Hastily torn from a scrap of old receipt tape, the handwritten paper sign telegraphed exasperation – or possibly surrender – from across the room. Wholly out of place in the nicest restaurant of a mid-sized coastal Carolina city, it stood in stark contrast to the reclaimed shiplap, heavy crystal glassware, and trendy boat-to-plate menu. “Short staffed. Sorry.” The message was unmistakable, “Lower your expectations now…we’ll accept your card, but this is going to be a rough ride.”
Except…this sign wasn’t responding to a peak-pandemic emergency or even the idyllic reopening days where customers were so relieved to be outside that service and quality were hardly a thought. Smack in the middle of a “robust” recovery that would make everything better than pre-pandemic, nothing was better – and the workforce which represented 34% of pandemic-related job losses remained in shambles. From the closed doors of beloved independent restaurants to prominent national chains that couldn’t maintain normal hours of operation, paper signs became a part of the everyday hospitality experience.
State of the Workforce
While staffing concerns and labor shortages are hardly unique to the hospitality workforce, the combination of low pay, long hours, irregular schedules, limited prospects, and poor work/life balance drove a disproportionate abandonment of industry roles. More than just a lagging indicator of economic recovery, this was a philosophical fissure – foodservice employees took the forced hiatus of the pandemic to realize they wanted something more: committed roles with growth, recognition, engagement, and advancement opportunities. Worse yet – these conditions caused a destructive cycle where previous staff remained unwilling to return to their old jobs due to short-staffing/overwork while potential prospects were scared off by the same.
Bleak as this sounds, there is plenty of cause for optimism – the foodservice sector is anticipated to grow almost 12% in 2023, with non-commercial business and on/off-premise catering easily exceeding 2019 benchmarks. While the workforce hurdle is real, innovative technology-based approaches to talent management, frontline engagement, and employee experience offer unprecedented opportunities for forward-looking operators.
Technology as the Answer
Just as the pandemic forever changed the importance of innovation in how consumers select and purchase food, it also shifted the expectation of how tech should empower the workplace – over 90% of job prospects born after 1997 cite this as a major consideration in their choice of employer. As a part of the recruiting process, well-coordinated technology sets an immediate tone of investment in employee welfare. Ideally the opposite of an archaic form-based tool to automate HR workflow (“uploading my resume so I can type the info again on the next page” is meme-worthy at this point), the goal is to create an initial foundation of clarity, respect, efficiency, and human-focus. Thoughtful technology that makes critical resources easily available elevates HR as a strategic business partner while removing barriers and distrust:
- Onboarding Materials
- Benefits Information
- Payroll/Tax Dashboard
- Communications Portal
- Training Opportunities and Assets
Particularly in foodservice, technology is also the gateway to alternate/non-traditional talent pools that can help to manage unanticipated labor needs.
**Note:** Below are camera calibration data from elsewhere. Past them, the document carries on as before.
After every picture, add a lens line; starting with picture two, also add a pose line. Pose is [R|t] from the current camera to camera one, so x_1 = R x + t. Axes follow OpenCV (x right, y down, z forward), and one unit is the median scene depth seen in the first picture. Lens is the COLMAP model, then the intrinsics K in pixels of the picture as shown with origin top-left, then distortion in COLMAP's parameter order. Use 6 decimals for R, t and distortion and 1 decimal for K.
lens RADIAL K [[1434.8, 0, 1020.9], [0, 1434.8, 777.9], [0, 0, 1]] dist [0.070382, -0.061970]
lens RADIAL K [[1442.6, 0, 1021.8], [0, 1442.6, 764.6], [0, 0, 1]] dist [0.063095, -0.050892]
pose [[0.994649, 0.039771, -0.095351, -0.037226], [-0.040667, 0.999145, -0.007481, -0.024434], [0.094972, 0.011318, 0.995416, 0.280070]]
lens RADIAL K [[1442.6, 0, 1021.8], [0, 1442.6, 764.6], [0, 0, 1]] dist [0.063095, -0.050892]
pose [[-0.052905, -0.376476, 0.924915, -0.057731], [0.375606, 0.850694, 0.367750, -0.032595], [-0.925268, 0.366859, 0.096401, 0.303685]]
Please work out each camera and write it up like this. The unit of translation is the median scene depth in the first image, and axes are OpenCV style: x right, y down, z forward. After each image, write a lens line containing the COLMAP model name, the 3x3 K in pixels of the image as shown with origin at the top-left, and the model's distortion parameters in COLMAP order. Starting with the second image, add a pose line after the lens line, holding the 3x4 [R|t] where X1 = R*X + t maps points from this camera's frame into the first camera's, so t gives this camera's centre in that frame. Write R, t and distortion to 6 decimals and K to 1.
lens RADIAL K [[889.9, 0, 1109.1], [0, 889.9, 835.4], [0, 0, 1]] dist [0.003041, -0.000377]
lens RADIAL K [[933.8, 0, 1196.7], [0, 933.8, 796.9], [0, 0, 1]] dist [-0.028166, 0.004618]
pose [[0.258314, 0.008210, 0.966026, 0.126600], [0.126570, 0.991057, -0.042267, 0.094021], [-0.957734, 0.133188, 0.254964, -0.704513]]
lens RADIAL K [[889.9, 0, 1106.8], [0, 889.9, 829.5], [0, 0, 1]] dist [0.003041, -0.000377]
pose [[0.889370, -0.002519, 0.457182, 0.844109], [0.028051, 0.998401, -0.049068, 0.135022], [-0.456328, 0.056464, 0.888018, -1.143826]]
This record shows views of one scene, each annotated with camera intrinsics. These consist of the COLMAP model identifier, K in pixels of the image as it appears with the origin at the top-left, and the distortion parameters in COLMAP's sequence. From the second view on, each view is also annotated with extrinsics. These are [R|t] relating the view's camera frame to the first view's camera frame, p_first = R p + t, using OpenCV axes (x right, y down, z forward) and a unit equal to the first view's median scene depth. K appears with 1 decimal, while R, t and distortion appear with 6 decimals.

Far from calling the temp agency at the last minute and begging for staff, this represents a balanced approach for leveraging modern labor influences (gig economy, etc.) to construct a balanced workforce strategy.
Connection with the Frontline
It is nearly impossible to overstate how often the disconnect between frontline employees – those who interact directly with guests – and management surfaces as a primary cause of dissatisfaction in the hospitality workforce. Mediocre relationship with a direct boss, misalignment with corporate goals, and lack of advancement opportunity rank among the most frequent exit interview responses for departing employees – a fact that can’t be overlooked as nearly 45% of job openings remain unfilled. Although no technology can substitute for effective management, the inclusion of frontline technology provides a clear roadmap for improving employee satisfaction:
- Employee engagement monitoring to drive informed/meaningful dialogue.
- Communication tools to drive timely resolution of critical issues.
- Recognition (peer or traditional) approach and ability to target retention efforts towards high performers.
- Targeted AI to improve efficiency, clarify goals, and empower frontline staff.
Technology used in this way is the opposite of the “big brother” trope that drives suspicion and alienates employees. Instead, effective management tools reduce the daily frustration and management miscommunication that drive staff to seek employment elsewhere.
Freedom to Perform
While improving each employee’s organizational experience is an important therapy for unprecedented hospitality workforce challenges, the true purpose of technology should be to reduce the friction of daily work activities and improve quality of life. While nothing in hospitality is more fatiguing than the constant apologies, workarounds, and emergencies that result from a lack of organization, purpose-built foodservice management systems empower staff through consistent and reliable processes. Moving forward, increasing emphasis must be placed on data-driven insights that serve as additional leverage for meeting – and increasingly anticipating – guest/customer needs.
From initial onboarding through growth within an organization and daily delivery of a role, technology that factors each employee as a primary constituent/partner in the success of the business will drive results. The goal is simple: give each staff member the tools to apply, train, and deliver their role so they can focus on what inspires them about hospitality – the opportunity to delight guests, exceed expectations, and create indelible experiences.